- Document passage -
========================================================================

Skip to content

Add an Integration

Ludwig provides an open-ended method of third-party system integration. This makes it easy to integrate other systems or services with Ludwig which can be enabled simply by passing a flag to the command line interface.

To contribute an integration, follow these steps:

1. Create a Python file in ludwig/contribs/

The file should have an obvious name associated with the third-party system it integrates with i.e. comet.py, wandb.py. In this example, it is called my_callback.py.

2. Create Callback class

Create a new class implementing the ludwig.callbacks.Callback interface. The new class should have a name associated with the third-party system it integrates with, matching its file name.

from ludwig.callbacks import Callback

class MyCallback(Callback):

3. Implement callback methods

Ludwig provides the following callbacks which you can implement to add functionality to Ludwig. All the following methods are optional:

 def on_cmdline(self, cmd: str, *args: List[str]):
     """Called when Ludwig is run on the command line with the callback enabled.

     :param cmd: The Ludwig subcommand being run, ex.
                 "train", "evaluate", "predict", ...
     :param args: The full list of command-line arguments (sys.argv).
     """
     pass

 def on_preprocess_start(self, config: Dict[str, Any]):
     """Called before preprocessing starts.

     :param config: The config dictionary.
     """
     pass

 def on_preprocess_end(
         self,
         training_set,
         validation_set,
         test_set,
         training_set_metadata: Dict[str, Any]
    ):
     """Called after preprocessing ends.

     :param training_set: The training set.
     :type training_set: ludwig.dataset.base.Dataset
     :param validation_set: The validation set.
     :type validation_set: ludwig.dataset.base.Dataset
     :param test_set: The test set.
     :type test_set: ludwig.dataset.base.Dataset
     :param training_set_metadata: Values inferred from the training set,
            including preprocessing settings, vocabularies, feature statistics,
            etc. Same as training_set_metadata.json.
     """

     pass

 def on_hyperopt_init(self, experiment_name: str):
     """Called to initialize state before hyperparameter optimization begins.

     :param experiment_name: The name of the current experiment.
     """
     pass

 def on_hyperopt_preprocessing_start(self, experiment_name: str):
     """Called before data preprocessing for hyperparameter optimization begins.

     :param experiment_name: The name of the current experiment.
     """
     pass

 def on_hyperopt_preprocessing_end(self, experiment_name: str):
     """Called after data preprocessing for hyperparameter optimization is
     completed.

     :param experiment_name: The name of the current experiment.
     """
     pass

 def on_hyperopt_start(self, experiment_name: str):
     """Called before any hyperparameter optimization trials are started.

     :param experiment_name: The name of the current experiment.
     """
     pass

 def on_hyperopt_end(self, experiment_name: str):
     """Called after all hyperparameter optimization trials are completed.

========================================================================

- Given information -
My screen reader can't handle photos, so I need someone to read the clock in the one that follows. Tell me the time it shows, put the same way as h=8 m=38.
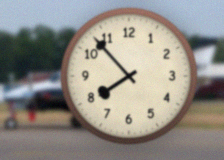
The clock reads h=7 m=53
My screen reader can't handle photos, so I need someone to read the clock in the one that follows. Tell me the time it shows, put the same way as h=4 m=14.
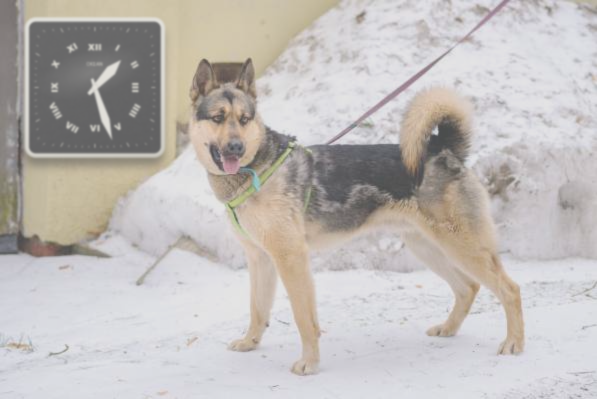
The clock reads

========================================================================

- Task A -
According to the Ludwig integration guide, in which folder should the new Python file be created?
- Task B -
List every callback method named in the Ludwig integration guide.
- Task C -
Proceed with the Ludwig integration guide from the point where it stops.
The data has no role in any of this.

- Written answer A -
ludwig/contribs/

- Written answer B -
on_cmdline, on_preprocess_start, on_preprocess_end, on_hyperopt_init, on_hyperopt_preprocessing_start, on_hyperopt_preprocessing_end, on_hyperopt_start, on_hyperopt_end

- Written answer C -
     :param experiment_name: The name of the current experiment.
     """
     pass

 def on_hyperopt_trial_start(self, parameters: Dict[str, Any]):
     """Called before the start of each hyperparameter optimization trial.

     :param parameters: The complete dictionary of parameters for this
            hyperparameter optimization experiment.
     """
     pass

 def on_hyperopt_trial_end(self, parameters: Dict[str, Any]):
     """Called after the end of each hyperparameter optimization trial.

     :param parameters: The complete dictionary of parameters for this
            hyperparameter optimization experiment.
     """
     pass

 def on_train_init(
     self,
     base_config: Dict[str, Any],
     experiment_directory: str,
     experiment_name: str,
     model_name: str,
     output_directory: str,
     resume: Union[str, None],
 ):
     """Called after preprocessing, but before the creation of the model and
     trainer objects.

     :param base_config: The user-specified config, before the insertion of
            defaults or inferred values.
     :param experiment_directory: The experiment directory, same as
            output_directory if no experiment specified.
     :param experiment_name: The experiment name.
     :param model_name: The model name.
     :param output_directory: file path to where training results are stored.
     :param resume: model directory to resume training from, or None.
     """
     pass

 def on_train_start(
     self,
     model,
     config: Dict[str, Any],
     config_fp: Union[str, None],
 ):
     """Called after creation of trainer, before the start of training.

     :param model: The ludwig model.
     :type model: ludwig.utils.torch_utils.LudwigModule
     :param config: The config dictionary.
     :param config_fp: The file path to the config, or none if config was passed
            to stdin.
     """
     pass

 def on_train_end(self, output_directory: str):
     """Called at the end of training, before the model is saved.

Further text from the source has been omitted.